Task A: Decide whether each statement agrees with the passage below on critics' reviews of the film: (i) Roger Ebert rated the film 3.5 out of 4 stars. (ii) Ebert was troubled by the film's logical inconsistencies. (iii) A. O. Scott found the film's look showy. Answer yes or no for each, quoting the words of the passage that settle it.
Task B: According to the passage on critics' reviews of the film, which city's architecture did A. O. Scott say the film viewed with a connoisseur's eye?
Task C: Write a continuation of the passage on critics' reviews of the film, starting after its last sentence.

======== Source text ========

Roger Ebert gave the film its most positive review—he rated it 3.5 out of 4 stars—and felt that it succeeded despite being based on the impossible paradoxes established in the plot, saying that what he responded to was "its fundamental romantic impulse [that] makes us hope these two people will meet somehow". Addressing the film's logical inconsistencies, Ebert said he was not "bothered in the slightest" as "[a] time travel story works on emotional, not temporal, logic". He praised Bullock and Reeves in their respective roles, noting that a "great deal depends on the personalities involved", and called both "enormously likeable". The New York Timess A. O. Scott described the film as "wondrously illogical" and "completely preposterous, [but] not without charm". Echoing similar sentiments to Ebert, he noted that the film falls apart if "approach[ed] with a rational, skeptical mind", but felt that Auburn's script and Agresti's direction "smoothly handled" the "contrivances of the plot". He also expressed appreciation for the film's aesthetic, commenting that it was "elegant without being terribly showy, with a connoisseur's eye for Chicago's architectural glories". Scott concluded that overall the film is "a showcase for its stars, who seem gratifyingly comfortable in their own skin and delighted to be in each other's company again".

======== Provided material ========

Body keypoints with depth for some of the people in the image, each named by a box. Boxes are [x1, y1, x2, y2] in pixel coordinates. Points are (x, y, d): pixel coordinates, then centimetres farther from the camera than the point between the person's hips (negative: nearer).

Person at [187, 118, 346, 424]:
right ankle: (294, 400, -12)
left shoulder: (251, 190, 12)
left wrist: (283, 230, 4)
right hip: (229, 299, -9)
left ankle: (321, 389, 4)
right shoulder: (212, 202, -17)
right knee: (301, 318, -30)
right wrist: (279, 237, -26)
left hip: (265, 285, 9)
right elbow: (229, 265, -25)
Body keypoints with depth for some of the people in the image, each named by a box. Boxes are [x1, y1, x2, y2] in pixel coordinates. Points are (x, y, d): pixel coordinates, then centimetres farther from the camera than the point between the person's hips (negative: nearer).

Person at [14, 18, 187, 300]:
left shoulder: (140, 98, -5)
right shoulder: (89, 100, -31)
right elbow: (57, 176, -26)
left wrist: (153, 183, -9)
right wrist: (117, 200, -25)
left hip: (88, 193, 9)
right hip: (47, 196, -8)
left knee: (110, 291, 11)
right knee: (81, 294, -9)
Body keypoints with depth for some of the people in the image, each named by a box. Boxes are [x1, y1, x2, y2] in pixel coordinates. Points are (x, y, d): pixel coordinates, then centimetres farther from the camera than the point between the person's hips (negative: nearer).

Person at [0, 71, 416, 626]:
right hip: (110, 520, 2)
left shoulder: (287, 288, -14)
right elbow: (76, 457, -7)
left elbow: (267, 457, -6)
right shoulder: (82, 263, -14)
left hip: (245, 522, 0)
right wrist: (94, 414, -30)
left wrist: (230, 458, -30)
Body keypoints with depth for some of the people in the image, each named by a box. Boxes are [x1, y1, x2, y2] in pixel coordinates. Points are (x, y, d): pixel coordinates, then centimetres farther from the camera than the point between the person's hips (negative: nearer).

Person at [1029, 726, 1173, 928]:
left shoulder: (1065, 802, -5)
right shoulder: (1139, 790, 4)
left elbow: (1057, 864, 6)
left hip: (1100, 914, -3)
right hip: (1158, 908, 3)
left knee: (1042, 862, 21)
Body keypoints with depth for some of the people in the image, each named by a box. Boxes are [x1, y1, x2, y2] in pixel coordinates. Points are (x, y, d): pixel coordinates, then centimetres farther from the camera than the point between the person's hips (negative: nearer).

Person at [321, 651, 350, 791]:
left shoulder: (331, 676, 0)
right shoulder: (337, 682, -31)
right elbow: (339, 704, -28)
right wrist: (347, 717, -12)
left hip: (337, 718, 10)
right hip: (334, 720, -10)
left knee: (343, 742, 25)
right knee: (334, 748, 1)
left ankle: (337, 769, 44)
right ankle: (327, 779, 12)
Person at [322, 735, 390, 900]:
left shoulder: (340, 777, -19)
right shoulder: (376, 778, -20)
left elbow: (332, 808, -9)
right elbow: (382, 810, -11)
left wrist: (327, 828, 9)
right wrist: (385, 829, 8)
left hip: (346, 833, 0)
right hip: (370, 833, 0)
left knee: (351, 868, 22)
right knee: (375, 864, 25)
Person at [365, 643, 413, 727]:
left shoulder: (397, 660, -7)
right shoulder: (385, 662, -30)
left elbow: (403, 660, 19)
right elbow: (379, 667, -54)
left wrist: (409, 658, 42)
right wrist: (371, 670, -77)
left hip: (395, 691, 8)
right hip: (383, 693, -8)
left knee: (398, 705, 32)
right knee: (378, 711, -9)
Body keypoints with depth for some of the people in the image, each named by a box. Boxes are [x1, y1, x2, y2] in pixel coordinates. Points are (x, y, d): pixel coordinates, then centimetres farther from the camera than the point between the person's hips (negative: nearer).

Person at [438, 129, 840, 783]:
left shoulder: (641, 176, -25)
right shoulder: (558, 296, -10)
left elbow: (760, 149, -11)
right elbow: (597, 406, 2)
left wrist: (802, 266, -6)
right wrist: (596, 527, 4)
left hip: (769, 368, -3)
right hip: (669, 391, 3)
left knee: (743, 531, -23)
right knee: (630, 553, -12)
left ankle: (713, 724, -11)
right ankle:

========

Expected output A:
(i) Yes: "he rated it 3.5 out of 4 stars".
(ii) No: he was not "bothered in the slightest".
(iii) No: "elegant without being terribly showy".

Expected output B: Chicago.

Expected output C:
Claudia Puig, writing for USA Today, said that The Lake House was "one of the more befuddling movies of recent years", and felt its premise "made no sense, no matter how you turn it around in your head. It attempts to be a romance, a time-traveling mystery and a meditation on loneliness. It doesn't succeed at any of the three". She further called it a "melodramatic romance" that "moves at a glacial pace" while also "tak[ing] itself too seriously", and concluded by saying that "Even if we suspend disbelief completely, The Lake House is unconvincing, unsatisfying and unmoving". Puig did acknowledge the chemistry between Reeves and Bullock, but noted that their moments together in the film were rare. Stax of IGN described the film as a "terminally slow, talky and surprisingly uneventful affair" that "never capitalizes on the magic that brings Kate and Alex together". He criticized the "contrived 'beat the clock' element" in the plot that "allow[ed] the characters to cheat fate", but failed to prove to the audience why they love each other and how they "complete" one another, as well as Reeves's monotonous cadence throughout the film, and said Bullock's acting was "disenchanted, almost blase... [f]or a woman supposedly deeply in love with a man she can't have". He did concede there were "a few fleeting moments of levity where the film comes alive", but felt things were "so turgid and lethargically paced that even the leads seem bored most of the time", ultimately declaring the film "boring" and "devoid of passion". He gave it a 2.5 out of 5 stars rating. (Note: IGN used star ratings out of 5 at the time. The site later revised the score to 5 out of 10.)

The OC Registers David Germain called the film a "tear-jerker whose convolutions elicit more chuckles than tears" and said it "would have been nice" if the DVD had included "commentary from the filmmakers so someone could explain the ridiculous lapses in logic" in response to its containing seven deleted scenes.

=== Accolades ===
The film received a nomination for Choice Liplock (between Bullock and Reeves) at the 2006 Teen Choice Awards and won.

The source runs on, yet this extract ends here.